Alternatively you can dump all column names with:
head -n 1 feature_extraction/output.csv | sed "s/,/ /g" | ./build_dictionary.py -o feature_extraction/headers.json -c config.txt --lookup -
In order to get meaningful feature vectors you need to define two cohorts: cases and controls.
This can be done using the ./cohort.py
query script. The syntax for queries
can be found here. After that you need to merge the
cohorts using ./merge.py
in order to get a tagged cohort. This is needed to
guarantee matching columns in the feature vector for both cohorts and
also to split a test set for verification purposes (be sure to set a seed
in order to get reproducible results). The full commands are as follows
assuming the cohort queries are in cases.txt
and control.txt
respectively.
./cohort.py --query-file cases.txt -f ../format.json -c ../config.txt -o cohort_cases.txt -- ../cms
./cohort.py --query-file control.txt -f ../format.json -c ../config.txt -o cohort_control.txt -- ../cms
./merge.py --cases cohort_cases.txt --control cohort_control.txt -o cohort.txt --test 30 --seed 0
./extract.py -w cohort.txt --age-time 20100101 --to 20100101 -o output.csv -f ../format.json -c ../config.txt -- ../cms
cd ..
head -n 1 feature_extraction/output.csv | sed "s/,/ /g" | ./build_dictionary.py -o feature_extraction/headers.json -c config.txt --lookup -
cd -
This creates the feature vectors in output.csv
and readable column headers in headers.json
.
Feature extraction using a shelve db is the same as above except you need to pipe
the patient data into your scripts. The following commands assume you updated
your config.txt
(absolute file paths are recommended; relative paths are from
the location of the config file) and format_shelve.json
has the correct headers.
../shelve_access.py --all -c ../config.txt | ./cohort.py --query-file cases.txt -f ../format_shelve.json -c ../config.txt -o cohort_cases.txt -- -
../shelve_access.py --all -c ../config.txt | ./cohort.py --query-file control.txt -f ../format_shelve.json -c ../config.txt -o cohort_control.txt -- -
./merge.py --cases cohort_cases.txt --control cohort_control.txt -o cohort.txt --test 30 --seed 0
../shelve_access.py --all -c ../config.txt | ./extract.py -w cohort.txt --age-time 20100101 --to 20100101 -o output.csv -f ../format_shelve.json -c ../config.txt -- -
cd ..
head -n 1 feature_extraction/output.csv | sed "s/,/ /g" | ./build_dictionary.py -o feature_extraction/headers.json -c config.txt --lookup -
cd -
Using the previously created feature vectors we can now use them to train models.
The following commands assume you created the feature vectors as described above
and stored them as output.csv
. Also, it is assumed that you ran ../setup.sh --pip
in order to install the required python libraries.

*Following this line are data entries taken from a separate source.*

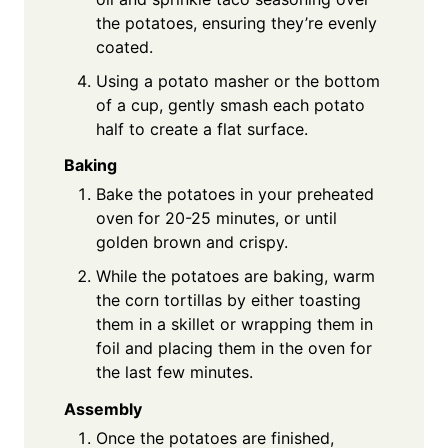
the potatoes, ensuring they’re evenly
coated.
Using a potato masher or the bottom
of a cup, gently smash each potato
half to create a flat surface.
Baking
Bake the potatoes in your preheated
oven for 20-25 minutes, or until
golden brown and crispy.
While the potatoes are baking, warm
the corn tortillas by either toasting
them in a skillet or wrapping them in
foil and placing them in the oven for
the last few minutes.
Assembly
Once the potatoes are finished,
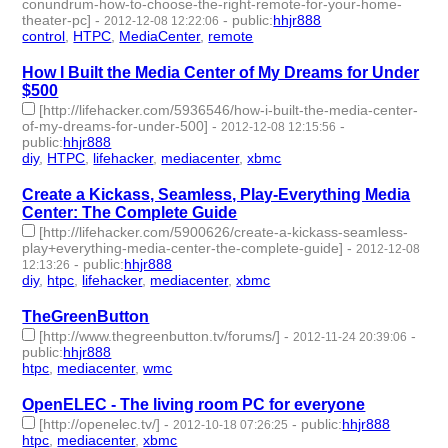
conundrum-how-to-choose-the-right-remote-for-your-home-
theater-pc]
-
-
public
:
hhjr888
2012-12-08 12:22:06
control
,
HTPC
,
MediaCenter
,
remote
- 4 | id:232566 -
How I Built the Media Center of My Dreams for Under
$500
[http://lifehacker.com/5936546/how-i-built-the-media-center-
of-my-dreams-for-under-500]
-
-
2012-12-08 12:15:56
public
:
hhjr888
diy
,
HTPC
,
lifehacker
,
mediacenter
,
xbmc
- 5 | id:232567 -
Create a Kickass, Seamless, Play-Everything Media
Center: The Complete Guide
[http://lifehacker.com/5900626/create-a-kickass-seamless-
play+everything-media-center-the-complete-guide]
-
2012-12-08
-
public
:
hhjr888
12:13:26
diy
,
htpc
,
lifehacker
,
mediacenter
,
xbmc
- 5 | id:232568 -
TheGreenButton
[http://www.thegreenbutton.tv/forums/]
-
-
2012-11-24 20:39:06
public
:
hhjr888
htpc
,
mediacenter
,
wmc
- 3 | id:232576 -
OpenELEC - The living room PC for everyone
[http://openelec.tv/]
-
-
public
:
hhjr888
2012-10-18 07:26:25
htpc
,
mediacenter
,
xbmc
- 3 | id:232600 -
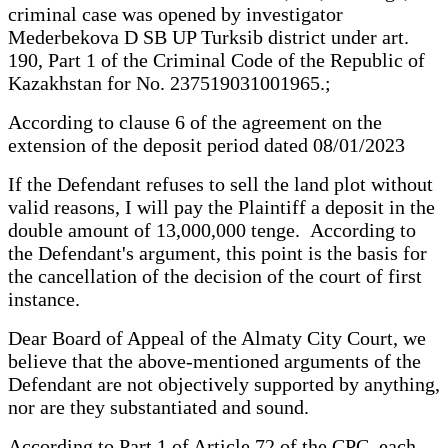
criminal case was opened by investigator
Mederbekova D SB UP Turksib district under art.
190, Part 1 of the Criminal Code of the Republic of
Kazakhstan for No. 237519031001965.;
According to clause 6 of the agreement on the
extension of the deposit period dated 08/01/2023
If the Defendant refuses to sell the land plot without
valid reasons, I will pay the Plaintiff a deposit in the
double amount of 13,000,000 tenge. According to
the Defendant's argument, this point is the basis for
the cancellation of the decision of the court of first
instance.
Dear Board of Appeal of the Almaty City Court, we
believe that the above-mentioned arguments of the
Defendant are not objectively supported by anything,
nor are they substantiated and sound.
According to Part 1 of Article 72 of the CPC, each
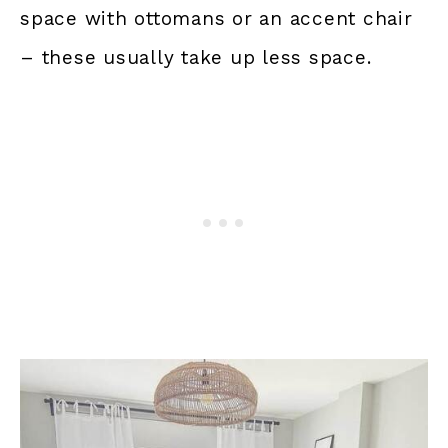
space with ottomans or an accent chair
– these usually take up less space.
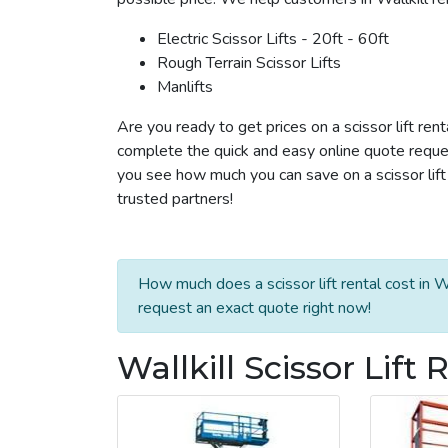
Electric Scissor Lifts - 20ft - 60ft
Rough Terrain Scissor Lifts
Manlifts
Are you ready to get prices on a scissor lift rent
complete the quick and easy online quote reques
you see how much you can save on a scissor lift r
trusted partners!
How much does a scissor lift rental cost in W
request an exact quote right now!
Wallkill Scissor Lift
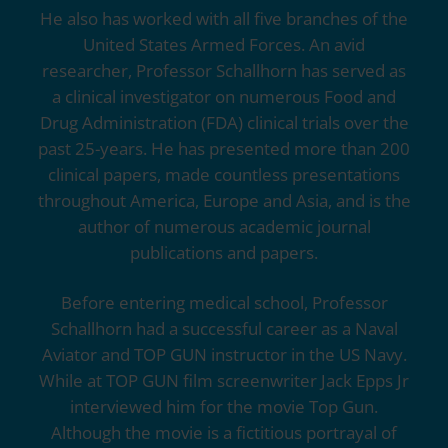
He also has worked with all five branches of the
United States Armed Forces. An avid
researcher, Professor Schallhorn has served as
a clinical investigator on numerous Food and
Drug Administration (FDA) clinical trials over the
past 25-years. He has presented more than 200
clinical papers, made countless presentations
throughout America, Europe and Asia, and is the
author of numerous academic journal
publications and papers.
Before entering medical school, Professor
Schallhorn had a successful career as a Naval
Aviator and TOP GUN instructor in the US Navy.
While at TOP GUN film screenwriter Jack Epps Jr
interviewed him for the movie Top Gun.
Although the movie is a fictitious portrayal of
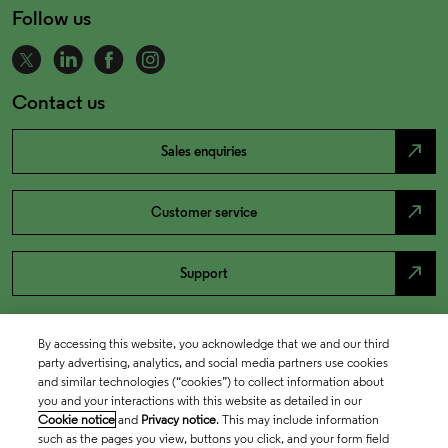
Follow us
Contact us
north_east
Sales enquiries
north_east
Customer service
north_east
Support
By accessing this website, you acknowledge that we and our third
party advertising, analytics, and social media partners use cookies
and similar technologies (“cookies”) to collect information about
you and your interactions with this website as detailed in our
Cookie notice
and
Privacy notice
. This may include information
such as the pages you view, buttons you click, and your form field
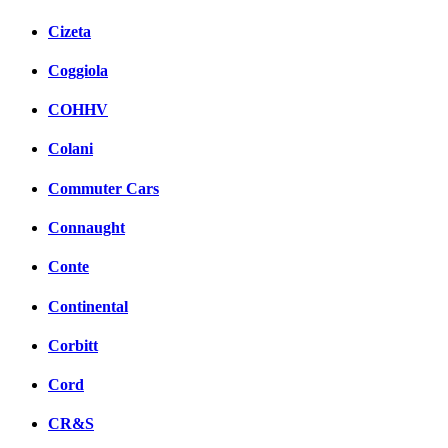
Cizeta
Coggiola
COHHV
Colani
Commuter Cars
Connaught
Conte
Continental
Corbitt
Cord
CR&S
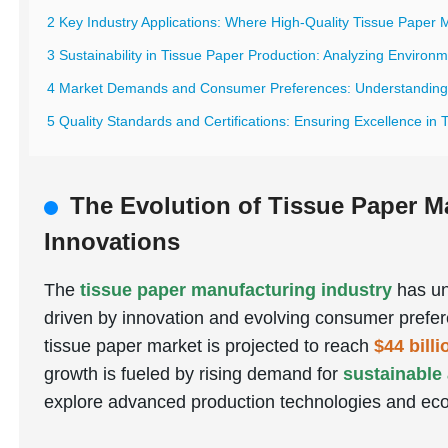
2 Key Industry Applications: Where High-Quality Tissue Paper 
3 Sustainability in Tissue Paper Production: Analyzing Environ
4 Market Demands and Consumer Preferences: Understanding G
5 Quality Standards and Certifications: Ensuring Excellence in
The Evolution of Tissue Paper M
Innovations
The
tissue paper manufacturing industry
has un
driven by innovation and evolving consumer prefer
tissue paper market is projected to reach
$44 bill
growth is fueled by rising demand for
sustainable
explore advanced production technologies and eco-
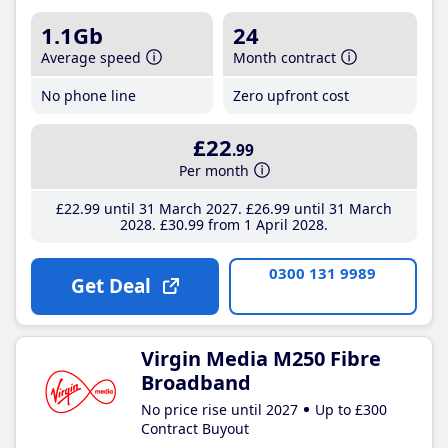
1.1Gb
24
Average speed
Month contract
No phone line
Zero upfront cost
£22
.99
Per month
£22
.99
until 31 March 2027
£26
.99
until 31 March
2028
£30
.99
from 1 April 2028
0300 131 9989
Get Deal
Virgin Media M250 Fibre
Broadband
No price rise until 2027
Up to £300
Contract Buyout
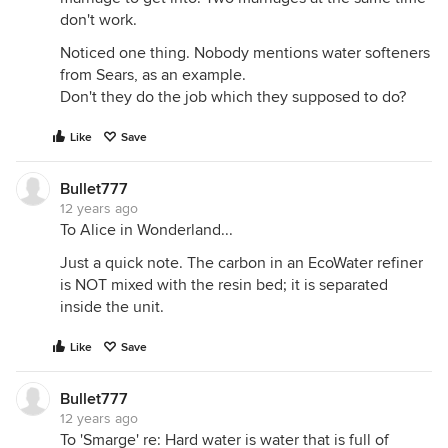
don't work.
Noticed one thing. Nobody mentions water softeners
from Sears, as an example.
Don't they do the job which they supposed to do?
Like
Save
Bullet777
12 years ago
To Alice in Wonderland...
Just a quick note. The carbon in an EcoWater refiner
is NOT mixed with the resin bed; it is separated
inside the unit.
Like
Save
Bullet777
12 years ago
To 'Smarge' re: Hard water is water that is full of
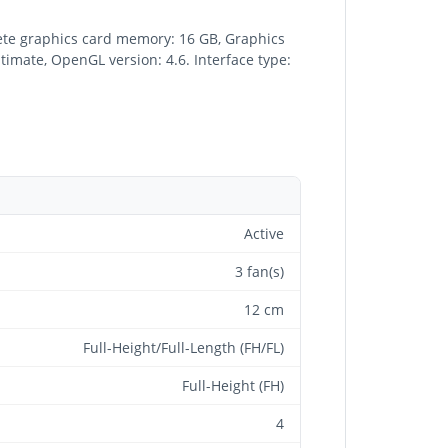
te graphics card memory: 16 GB, Graphics
imate, OpenGL version: 4.6. Interface type:
Active
3 fan(s)
12 cm
Full-Height/Full-Length (FH/FL)
Full-Height (FH)
4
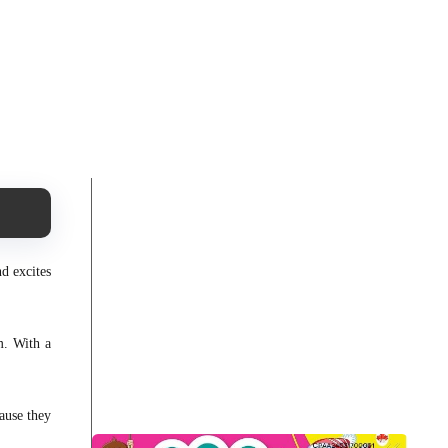
nd excites
m. With a
ause they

./train.py --in output.csv --out model --seed 0 --model reg -v 20
For the linear regression model the output consists of 3 files.
reg_model_scklearn.pkl
contains the model as python pickle.
reg_model_bias.txt
contains the bias of the model and
reg_model_weights.txt
contains the feature weights as a CSV table
where the column names equal the feature names.
The prediction for one patient can be computed by the following formula
1 / (1 + Math.exp( -( bias + w_a + w_b + w_e + w_h + … ) )) > 0.5
Where bias
is the bias of the model and w_a
is the weight of feature a
and so on. Features are only included in the sum if the patient had an occurrence of them.